Second piece in the show, Plant a Tree in a Truck is based on "light activist" project I did in San Francisco Bay Area and Los Angeles. One of the symbols, defining american society, the Truck , has its specific history – once highly functional object invented for the use of farmers and merchants turned to be more a symbol -cult, praised by so many owners in present time. Although today it is losing its functional value as a truck – few of the drivers use the back space, and if so, very rarely. The cult of the truck is based on the look and on the size – the bigger, the better. Although being attracted to these cars for their beauty, in the time of global warming I consider driving them little irresponsible. In the attempt of changing it I use a guerrila method of spreading posters by fixing them on the car, insentivating the owners to plant a tree in the back side of their car to reduce their carbon emissions. The seeds of a maple tree and the instructions to plant it are the part of the kit, together with the poster. Believing that the positive change is possible only by positive methods, the truck owners, instead of being pranked, thay receive a gift:  an original serigraph poster and seed of a tree. Beside the poster, video and photos from this action, the newly built piece for this exhibition was a plywood model of the Ford Truck with living tree in the back space.

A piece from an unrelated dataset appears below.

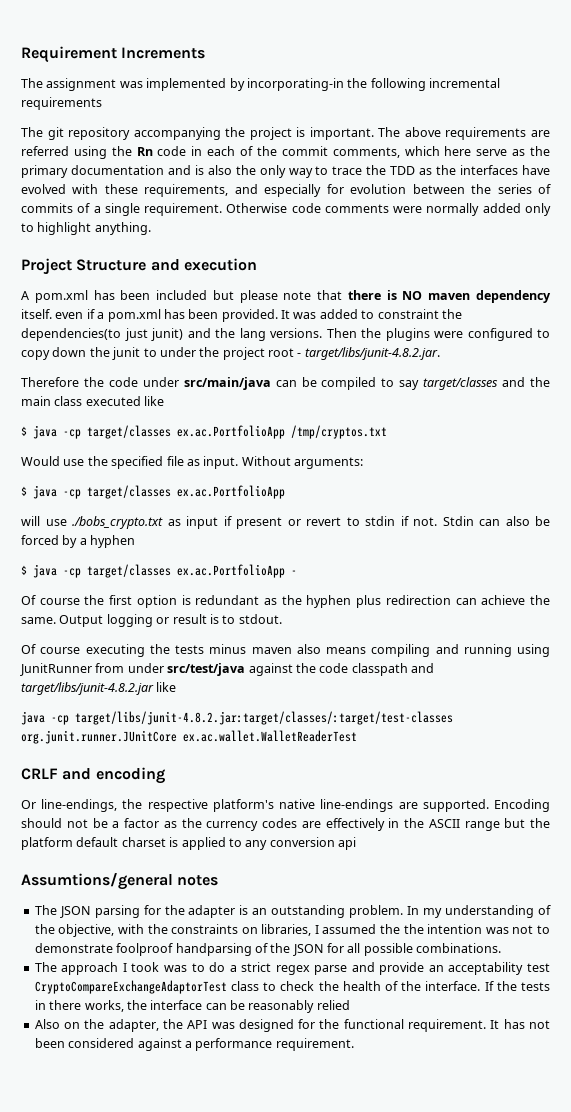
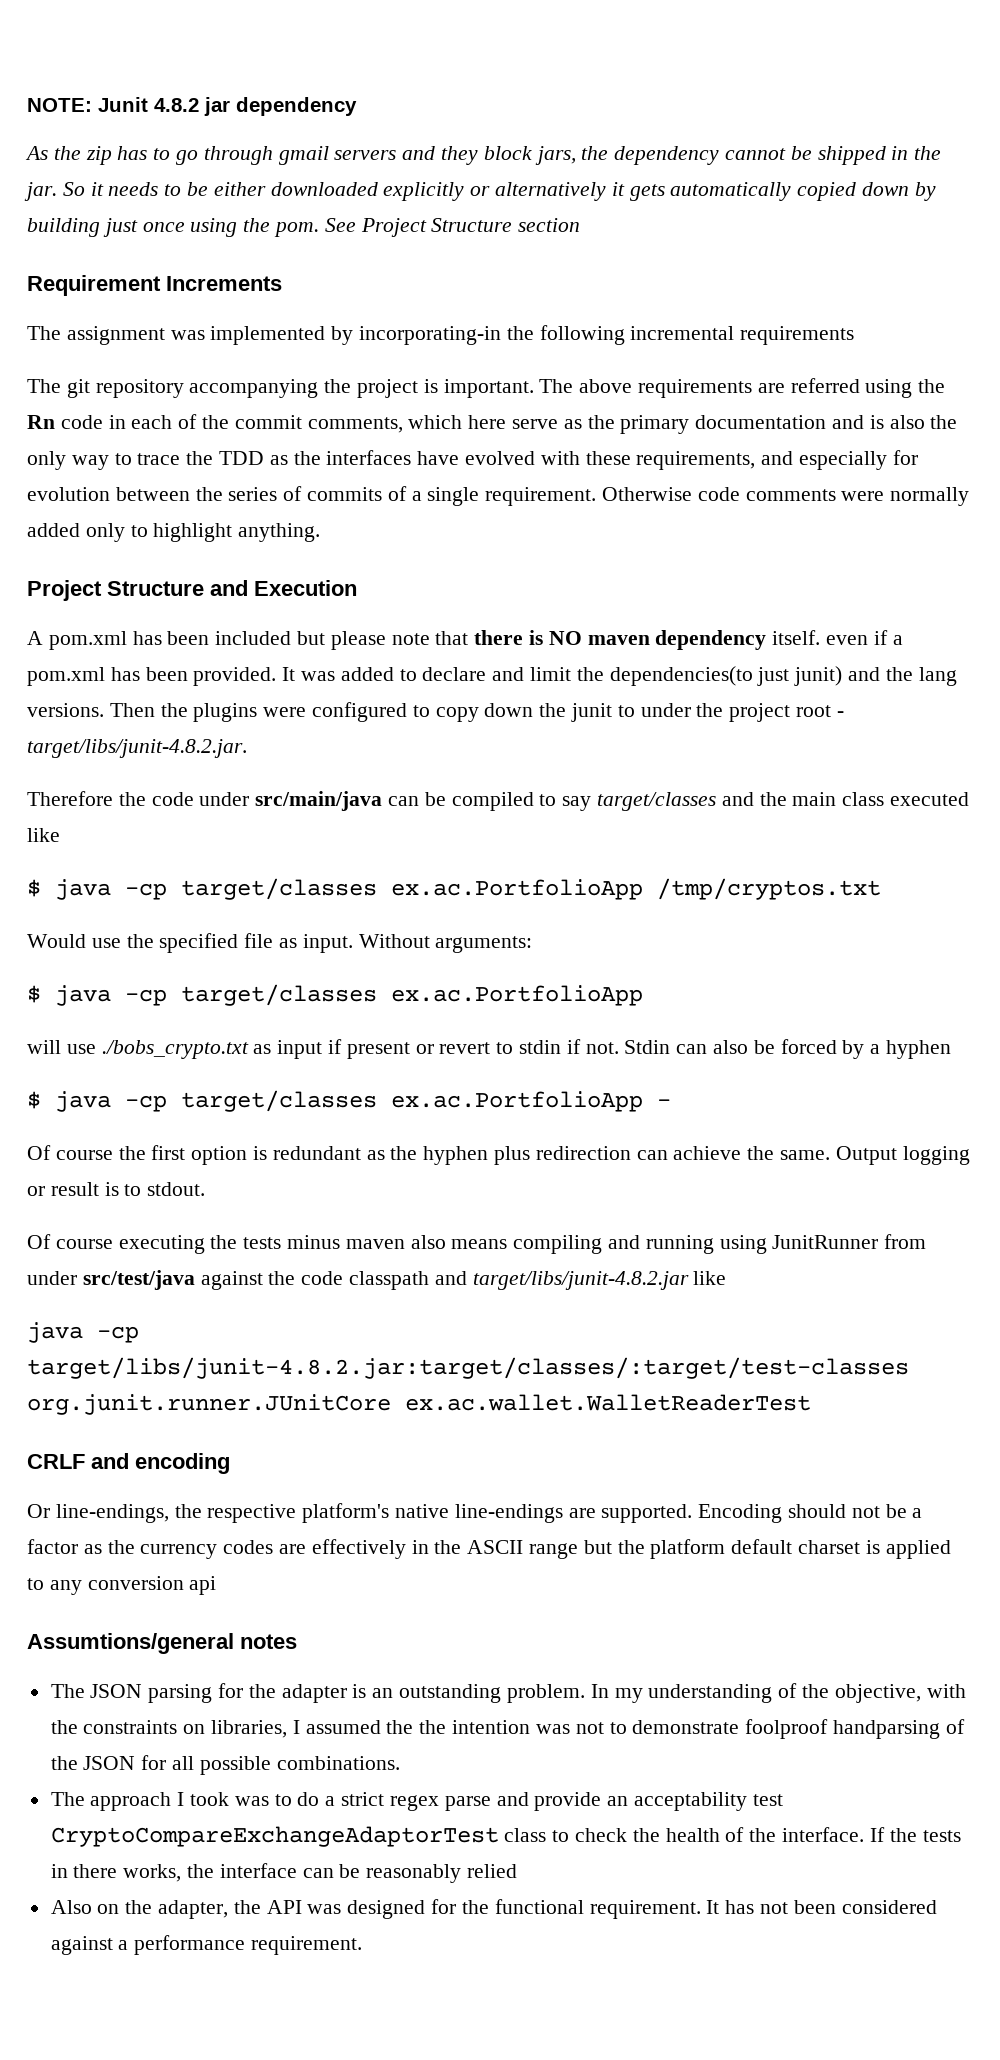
(21, 54) none -> [27,97,357,116] [25,146,942,165] [24,182,936,201] [27,218,581,237] NOTE: Junit 4.8.2 jar dependency // As the zip has to go through gmail servers and they block jars, the dependency cannot be shipped in the jar. So it needs to be either downloaded explicitly or alternatively it gets automatically copied down by building just once using the pom. See Project Structure section //
[183,258,257,271] execution -> [254,580,357,596] Execution
[377,309,439,319] constraint -> [422,667,572,681] declare and limit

The third piece, "Blues Loudly", is loosely based on the idea for my future project, "Instrument for Listening" which will be a large scale sculpture of functional megaphone. Blues Loudly represents such a megaphone for afro-american community. Inside of 2dimensional megaphone shape there is a wooden piece with simple slide guitar based on the tradition of afro american farmers, who built such a raw instrument on wooden pillars of their houses. Similary to the function of megaphone, blues as a musical form served as a way of expressing loudly feelings, troubles, thoughts of those with no voice, minorities, rural people, beggars, wanderers. This instrument is opened for public - everybody can play on this slide guitar and express what he/she feels.